TASK REQUIREMENTS
Pick out each line in the records below that contains the word "left", and copy those lines in full.

────────────────────────────────────────

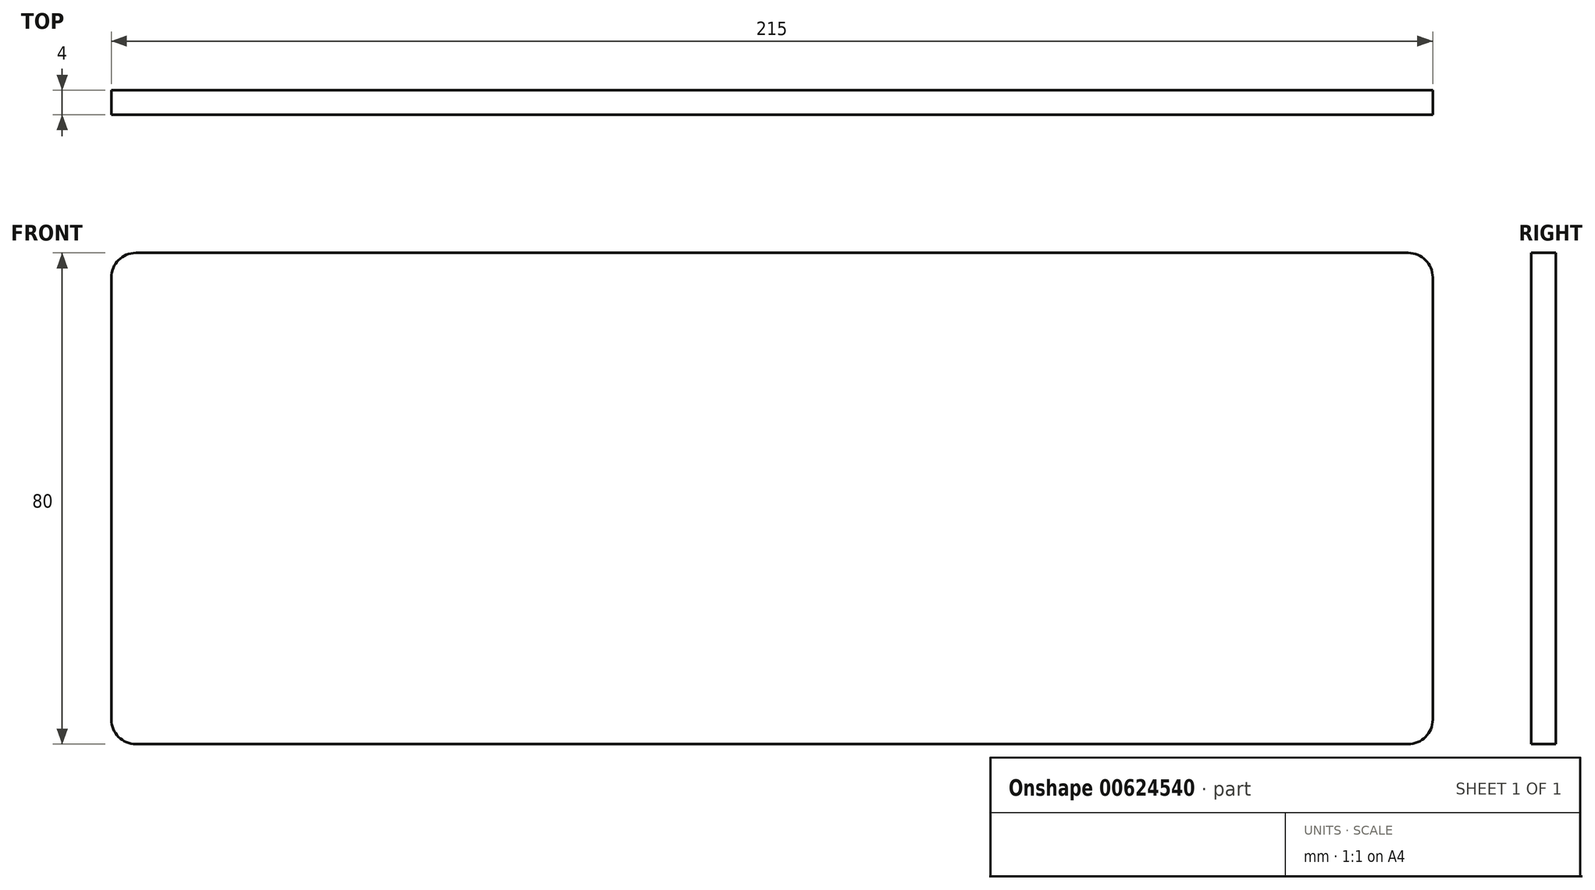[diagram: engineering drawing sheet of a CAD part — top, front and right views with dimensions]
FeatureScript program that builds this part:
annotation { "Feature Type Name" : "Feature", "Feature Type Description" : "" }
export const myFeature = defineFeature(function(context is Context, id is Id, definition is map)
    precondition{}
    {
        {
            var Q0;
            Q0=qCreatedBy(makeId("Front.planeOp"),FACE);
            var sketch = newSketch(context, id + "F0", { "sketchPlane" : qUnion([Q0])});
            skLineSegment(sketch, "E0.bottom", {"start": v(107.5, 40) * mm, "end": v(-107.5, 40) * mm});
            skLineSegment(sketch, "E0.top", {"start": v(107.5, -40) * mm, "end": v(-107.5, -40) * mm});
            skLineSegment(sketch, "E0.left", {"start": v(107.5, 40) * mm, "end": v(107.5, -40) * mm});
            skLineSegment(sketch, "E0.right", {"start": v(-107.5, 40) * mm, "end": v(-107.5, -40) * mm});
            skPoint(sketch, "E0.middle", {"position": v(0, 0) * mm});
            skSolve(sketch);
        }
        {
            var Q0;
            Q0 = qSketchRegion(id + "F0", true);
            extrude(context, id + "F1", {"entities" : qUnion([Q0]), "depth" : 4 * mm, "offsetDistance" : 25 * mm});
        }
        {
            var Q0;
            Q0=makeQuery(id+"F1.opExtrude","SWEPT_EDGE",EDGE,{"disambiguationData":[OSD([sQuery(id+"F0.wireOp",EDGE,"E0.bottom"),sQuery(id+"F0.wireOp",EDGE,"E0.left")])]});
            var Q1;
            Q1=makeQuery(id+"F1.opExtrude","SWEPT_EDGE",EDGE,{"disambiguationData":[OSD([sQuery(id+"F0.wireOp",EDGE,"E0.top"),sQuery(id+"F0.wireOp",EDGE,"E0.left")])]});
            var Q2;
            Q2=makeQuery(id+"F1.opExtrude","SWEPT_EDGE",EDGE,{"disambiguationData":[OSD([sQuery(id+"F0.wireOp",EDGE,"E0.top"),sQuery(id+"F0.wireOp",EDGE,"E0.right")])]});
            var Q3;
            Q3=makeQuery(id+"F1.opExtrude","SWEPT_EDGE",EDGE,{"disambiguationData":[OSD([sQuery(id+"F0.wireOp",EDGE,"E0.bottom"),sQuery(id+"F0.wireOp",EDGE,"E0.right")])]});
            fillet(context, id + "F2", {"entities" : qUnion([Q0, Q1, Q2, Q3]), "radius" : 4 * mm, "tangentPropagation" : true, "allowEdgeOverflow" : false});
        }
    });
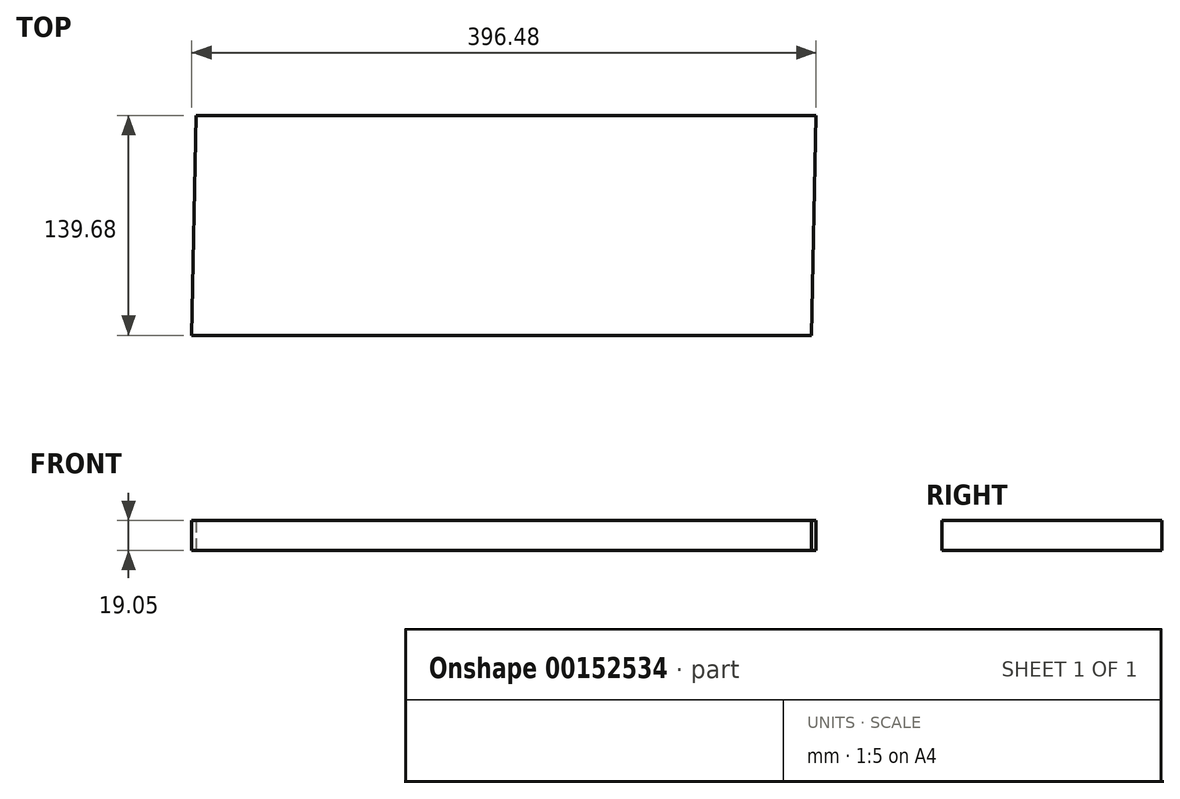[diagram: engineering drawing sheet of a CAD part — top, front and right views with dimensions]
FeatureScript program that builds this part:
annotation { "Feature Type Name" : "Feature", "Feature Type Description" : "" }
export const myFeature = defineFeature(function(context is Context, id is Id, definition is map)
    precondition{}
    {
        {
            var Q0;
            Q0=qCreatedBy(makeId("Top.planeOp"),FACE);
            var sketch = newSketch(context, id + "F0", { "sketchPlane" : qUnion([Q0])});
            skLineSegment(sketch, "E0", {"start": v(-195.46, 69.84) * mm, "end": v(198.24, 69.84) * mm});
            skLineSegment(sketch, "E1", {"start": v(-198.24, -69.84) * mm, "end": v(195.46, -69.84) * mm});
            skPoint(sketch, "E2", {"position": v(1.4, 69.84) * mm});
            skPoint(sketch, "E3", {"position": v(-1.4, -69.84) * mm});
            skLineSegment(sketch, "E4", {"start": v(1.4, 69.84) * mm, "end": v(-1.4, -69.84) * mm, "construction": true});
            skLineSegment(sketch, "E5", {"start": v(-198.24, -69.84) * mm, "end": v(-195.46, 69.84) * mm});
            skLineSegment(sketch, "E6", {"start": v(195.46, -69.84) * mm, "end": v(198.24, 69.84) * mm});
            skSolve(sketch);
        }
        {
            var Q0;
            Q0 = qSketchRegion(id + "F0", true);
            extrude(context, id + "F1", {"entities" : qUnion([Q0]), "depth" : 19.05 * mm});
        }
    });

────────────────────────────────────────

SOLUTION TO THIS EXERCISE
            skLineSegment(sketch, "E0.left", {"start": v(107.5, 40) * mm, "end": v(107.5, -40) * mm});
            Q0=makeQuery(id+"F1.opExtrude","SWEPT_EDGE",EDGE,{"disambiguationData":[OSD([sQuery(id+"F0.wireOp",EDGE,"E0.bottom"),sQuery(id+"F0.wireOp",EDGE,"E0.left")])]});
            Q1=makeQuery(id+"F1.opExtrude","SWEPT_EDGE",EDGE,{"disambiguationData":[OSD([sQuery(id+"F0.wireOp",EDGE,"E0.top"),sQuery(id+"F0.wireOp",EDGE,"E0.left")])]});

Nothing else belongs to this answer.